» **Work task 1**
Return the lines of the records exactly, from the first line of the records through the line containing "La ADRES implementó inteligencia artificial y", with both of those lines included.

» **Supplied passage**
*****
# Hawks



## MichaelW (Jun 16, 2010)

Spotted 5 of these Red Shoulder hawks in the same tree at Choke Canyon. I was only able to get open shots of 3. I have never seen 5 in one group before except for a migration. Sorry for all the limbs in the way, just couldn't get better shots without spooking them.


----------



## griz (Jan 9, 2006)

Nice shots. Lucky to see that many at once. I heard the Llano eagles are back but the nest they were in last year fell down. They have been seen gathering limbs and such to build a new one. Gotta get out there soon and see whats going on. Get some shots of them rebuilding their nest.

Griz


----------



## MichaelW (Jun 16, 2010)

Thanks Griz. It seems kind of early for the Eagles. I thought they started nesting in Jan. Hope they build in the same tree. Any further from the road and it will be hard to get decent photos.


----------



## Law Dog (Jul 27, 2010)

Great pics, congrats!


----------



## huntmaster58 (Oct 1, 2008)

Cool, thanks for sharing!


----------



## MichaelW (Jun 16, 2010)

thanks for the comments. Since posting I have learned that these are Harris hawks. Harris hawks are known to hunt in packs.


----------



## DA REEL DADDY (Jun 7, 2005)

Cool pics. Awesome birds.


----------
*****
» **Extracted page text data**
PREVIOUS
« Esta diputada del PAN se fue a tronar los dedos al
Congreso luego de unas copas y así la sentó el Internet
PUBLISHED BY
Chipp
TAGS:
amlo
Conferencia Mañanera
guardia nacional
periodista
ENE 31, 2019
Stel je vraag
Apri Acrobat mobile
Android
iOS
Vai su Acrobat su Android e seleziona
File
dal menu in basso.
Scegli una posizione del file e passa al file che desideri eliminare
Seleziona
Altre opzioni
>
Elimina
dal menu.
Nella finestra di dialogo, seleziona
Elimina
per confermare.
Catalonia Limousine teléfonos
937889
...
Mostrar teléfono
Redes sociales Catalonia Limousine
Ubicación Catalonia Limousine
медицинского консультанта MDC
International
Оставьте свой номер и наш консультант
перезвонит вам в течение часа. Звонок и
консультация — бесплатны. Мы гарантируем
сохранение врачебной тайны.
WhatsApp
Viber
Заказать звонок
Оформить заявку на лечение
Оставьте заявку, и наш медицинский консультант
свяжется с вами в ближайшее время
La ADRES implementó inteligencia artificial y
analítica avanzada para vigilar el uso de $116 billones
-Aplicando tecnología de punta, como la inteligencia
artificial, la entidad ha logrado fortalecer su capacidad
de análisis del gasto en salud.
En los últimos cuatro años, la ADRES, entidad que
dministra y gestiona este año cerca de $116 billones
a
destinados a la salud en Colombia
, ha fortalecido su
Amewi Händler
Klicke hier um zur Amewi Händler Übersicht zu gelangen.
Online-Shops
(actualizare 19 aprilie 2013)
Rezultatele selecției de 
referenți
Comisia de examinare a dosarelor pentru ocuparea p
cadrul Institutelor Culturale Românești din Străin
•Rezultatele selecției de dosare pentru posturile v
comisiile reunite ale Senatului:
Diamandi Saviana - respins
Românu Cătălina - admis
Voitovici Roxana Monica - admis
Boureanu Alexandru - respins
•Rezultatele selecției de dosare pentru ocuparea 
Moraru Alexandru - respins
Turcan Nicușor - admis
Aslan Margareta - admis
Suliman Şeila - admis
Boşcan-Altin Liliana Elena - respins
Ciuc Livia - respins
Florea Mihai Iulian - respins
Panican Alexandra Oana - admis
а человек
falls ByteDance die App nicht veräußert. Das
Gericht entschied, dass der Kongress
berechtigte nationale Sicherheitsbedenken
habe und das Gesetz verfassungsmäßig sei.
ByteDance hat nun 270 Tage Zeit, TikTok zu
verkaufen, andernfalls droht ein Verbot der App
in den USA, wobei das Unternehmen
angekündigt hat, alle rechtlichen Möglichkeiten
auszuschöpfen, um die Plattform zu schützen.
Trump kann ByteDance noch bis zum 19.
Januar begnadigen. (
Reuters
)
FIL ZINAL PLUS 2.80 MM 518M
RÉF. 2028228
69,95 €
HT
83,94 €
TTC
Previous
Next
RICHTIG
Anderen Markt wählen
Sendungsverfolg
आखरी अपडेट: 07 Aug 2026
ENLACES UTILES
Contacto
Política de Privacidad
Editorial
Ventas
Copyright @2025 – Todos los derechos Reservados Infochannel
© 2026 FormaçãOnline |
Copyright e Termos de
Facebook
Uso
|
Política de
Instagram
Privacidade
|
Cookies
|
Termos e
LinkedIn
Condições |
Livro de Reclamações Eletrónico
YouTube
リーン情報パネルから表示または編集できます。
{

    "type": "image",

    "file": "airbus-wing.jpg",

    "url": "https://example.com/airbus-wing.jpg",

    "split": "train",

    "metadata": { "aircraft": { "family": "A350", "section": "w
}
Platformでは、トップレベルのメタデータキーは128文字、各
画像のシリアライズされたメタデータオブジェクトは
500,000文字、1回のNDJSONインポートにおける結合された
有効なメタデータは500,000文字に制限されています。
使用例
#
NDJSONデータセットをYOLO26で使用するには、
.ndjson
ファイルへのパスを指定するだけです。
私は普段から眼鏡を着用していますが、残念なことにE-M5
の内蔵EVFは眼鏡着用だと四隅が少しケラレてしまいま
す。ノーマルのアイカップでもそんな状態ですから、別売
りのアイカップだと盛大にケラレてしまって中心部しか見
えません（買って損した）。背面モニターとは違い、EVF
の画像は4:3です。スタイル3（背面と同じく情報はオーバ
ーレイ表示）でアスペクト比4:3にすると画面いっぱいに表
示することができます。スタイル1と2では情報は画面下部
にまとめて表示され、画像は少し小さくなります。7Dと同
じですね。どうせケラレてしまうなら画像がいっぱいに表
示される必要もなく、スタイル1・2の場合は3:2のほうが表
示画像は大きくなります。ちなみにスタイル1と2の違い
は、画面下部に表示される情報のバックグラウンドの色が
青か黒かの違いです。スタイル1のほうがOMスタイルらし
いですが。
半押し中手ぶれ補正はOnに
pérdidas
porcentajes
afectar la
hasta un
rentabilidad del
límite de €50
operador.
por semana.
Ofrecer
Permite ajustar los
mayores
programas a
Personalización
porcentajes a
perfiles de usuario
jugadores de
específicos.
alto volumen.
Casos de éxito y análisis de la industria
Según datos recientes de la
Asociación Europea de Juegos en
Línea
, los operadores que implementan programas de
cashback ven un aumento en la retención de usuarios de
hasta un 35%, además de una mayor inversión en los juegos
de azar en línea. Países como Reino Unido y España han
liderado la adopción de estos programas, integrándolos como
*****
» **Work task 2**
In the hawks thread, rewrite the paragraph beginning "Spotted 5 of these Red Shoulder hawks" more briefly, keeping its main facts.

» **Response area 1**
PREVIOUS
« Esta diputada del PAN se fue a tronar los dedos al
Congreso luego de unas copas y así la sentó el Internet
PUBLISHED BY
Chipp
TAGS:
amlo
Conferencia Mañanera
guardia nacional
periodista
ENE 31, 2019
Stel je vraag
Apri Acrobat mobile
Android
iOS
Vai su Acrobat su Android e seleziona
File
dal menu in basso.
Scegli una posizione del file e passa al file che desideri eliminare
Seleziona
Altre opzioni
>
Elimina
dal menu.
Nella finestra di dialogo, seleziona
Elimina
per confermare.
Catalonia Limousine teléfonos
937889
...
Mostrar teléfono
Redes sociales Catalonia Limousine
Ubicación Catalonia Limousine
медицинского консультанта MDC
International
Оставьте свой номер и наш консультант
перезвонит вам в течение часа. Звонок и
консультация — бесплатны. Мы гарантируем
сохранение врачебной тайны.
WhatsApp
Viber
Заказать звонок
Оформить заявку на лечение
Оставьте заявку, и наш медицинский консультант
свяжется с вами в ближайшее время
La ADRES implementó inteligencia artificial y

» **Response area 2**
Five Red Shoulder hawks were spotted in one tree at Choke Canyon, but only three could be photographed in the open. The poster had never seen five together except during a migration and apologizes for the limbs in the shots, which could not be avoided without spooking the birds.